╭─ DATASET CONTENT

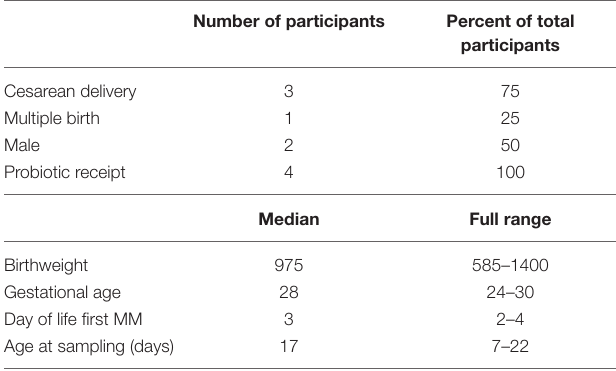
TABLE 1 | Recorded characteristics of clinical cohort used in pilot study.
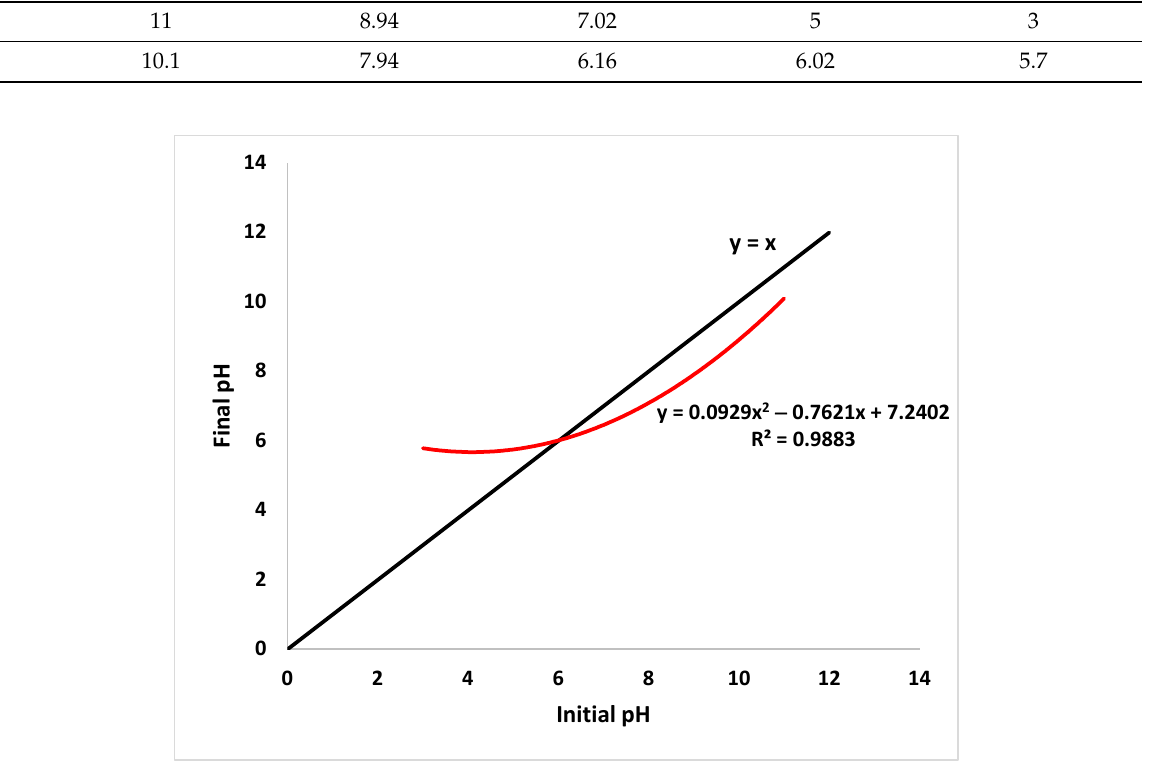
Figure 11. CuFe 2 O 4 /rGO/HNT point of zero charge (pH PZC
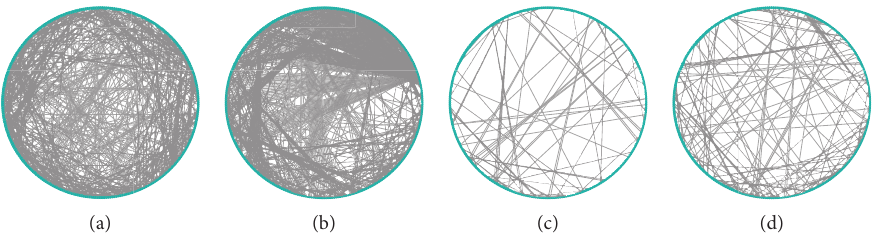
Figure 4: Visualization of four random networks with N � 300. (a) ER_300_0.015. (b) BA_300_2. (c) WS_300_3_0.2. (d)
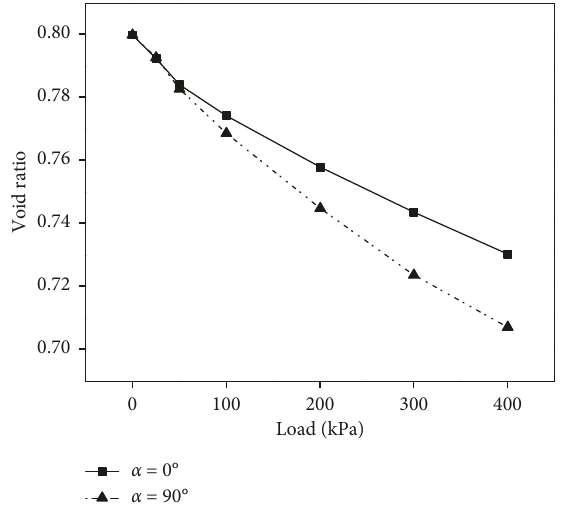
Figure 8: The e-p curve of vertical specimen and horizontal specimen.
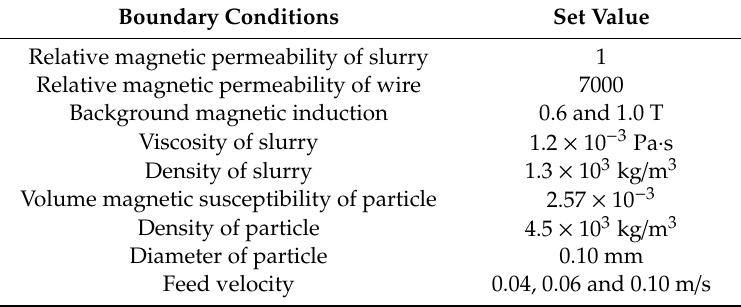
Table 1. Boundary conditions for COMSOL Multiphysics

╰─

▶ **WHAT YOU WILL DO**
Where does the word "Figure" show up in the material? Copy out each line that has it.

▶ **COMPLETED EXERCISE**
Figure 11. CuFe 2 O 4 /rGO/HNT point of zero charge (pH PZC
Figure 4: Visualization of four random networks with N � 300. (a) ER_300_0.015. (b) BA_300_2. (c) WS_300_3_0.2. (d)
Figure 8: The e-p curve of vertical specimen and horizontal specimen.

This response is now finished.